А потом потянулись темные дни уныния, неизвестности, ожидания и отчаяния… Леля училась в Харькове, но беспрестанно приезжала в Бобрики.
Много было соседей, заглядывали. У всех в этот год на уме было одно…
И вот кончилось, разрешилось. Гриша был ранен – лежал в японском госпитале, выздоровел. Едет. Едет и Надя, сопровождая раненых, поправляющихся офицеров.

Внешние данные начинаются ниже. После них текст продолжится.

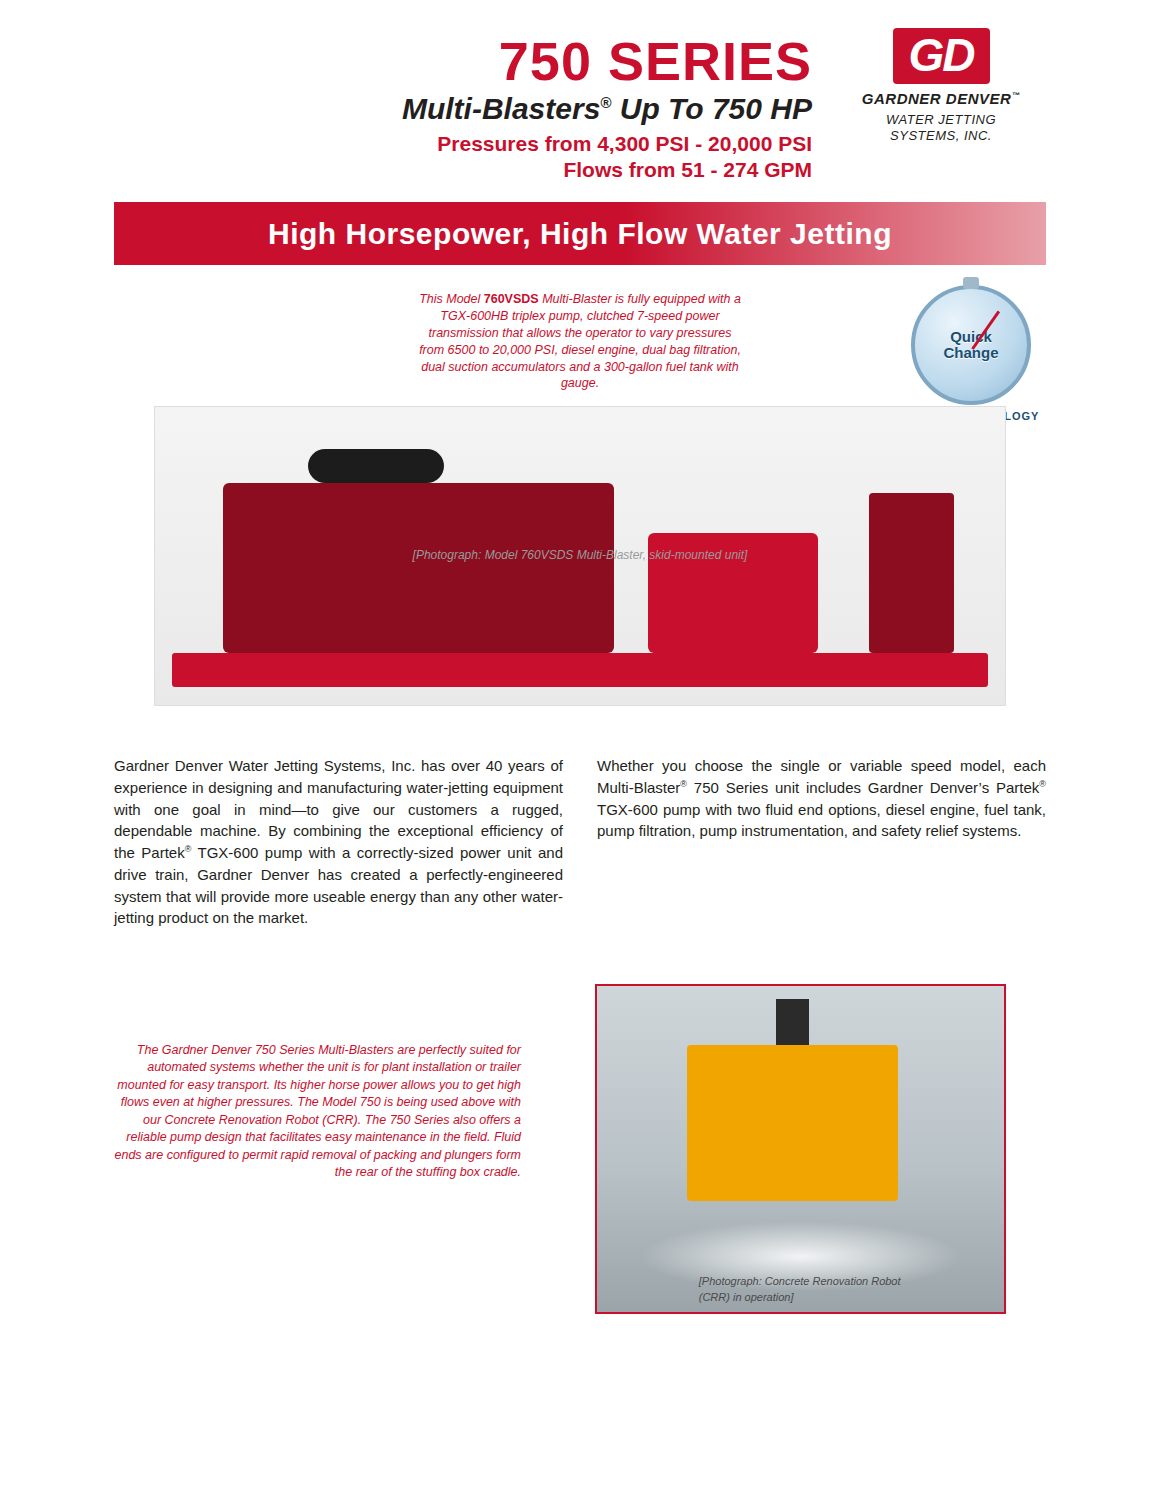750 SERIES
Multi-Blasters® Up To 750 HP
Pressures from 4,300 PSI - 20,000 PSI
Flows from 51 - 274 GPM
GD
GARDNER DENVER™
WATER JETTING
SYSTEMS, INC.
High Horsepower, High Flow Water Jetting
Quick
Change
I.P.R.C. TECHNOLOGY
This Model 760VSDS Multi-Blaster is fully equipped with a TGX-600HB triplex pump, clutched 7-speed power transmission that allows the operator to vary pressures from 6500 to 20,000 PSI, diesel engine, dual bag filtration, dual suction accumulators and a 300-gallon fuel tank with gauge.
[Photograph: Model 760VSDS Multi-Blaster, skid-mounted unit]
Gardner Denver Water Jetting Systems, Inc. has over 40 years of experience in designing and manufacturing water-jetting equipment with one goal in mind—to give our customers a rugged, dependable machine. By combining the exceptional efficiency of the Partek® TGX-600 pump with a correctly-sized power unit and drive train, Gardner Denver has created a perfectly-engineered system that will provide more useable energy than any other water-jetting product on the market.
Whether you choose the single or variable speed model, each Multi-Blaster® 750 Series unit includes Gardner Denver’s Partek® TGX-600 pump with two fluid end options, diesel engine, fuel tank, pump filtration, pump instrumentation, and safety relief systems.
The Gardner Denver 750 Series Multi-Blasters are perfectly suited for automated systems whether the unit is for plant installation or trailer mounted for easy transport. Its higher horse power allows you to get high flows even at higher pressures. The Model 750 is being used above with our Concrete Renovation Robot (CRR). The 750 Series also offers a reliable pump design that facilitates easy maintenance in the field. Fluid ends are configured to permit rapid removal of packing and plungers form the rear of the stuffing box cradle.
[Photograph: Concrete Renovation Robot (CRR) in operation]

– Тетя Дуня! – пристала Леля к Евдокии Михайловне. – Что ж ты, точно не рада? Ведь герои едут! Ты подумай, герои наши! А ты все вздыхаешь.
Тетка подымала от вязания белую голову, глядела на Лелю, улыбалась и опять вздыхала.
– Посмотри, какой папа веселый, – не унималась Леля. – Вон как бегает. Точно ему не пятьдесят лет!
– А мне ведь шестьдесят, Лелечка, – с улыбкой говорила тетя. И вдруг прибавляла тихо и серьезно:
– Страшная вещь война, малая. Страшная.
И опять тихо поникала над вязанием белая голова старухи.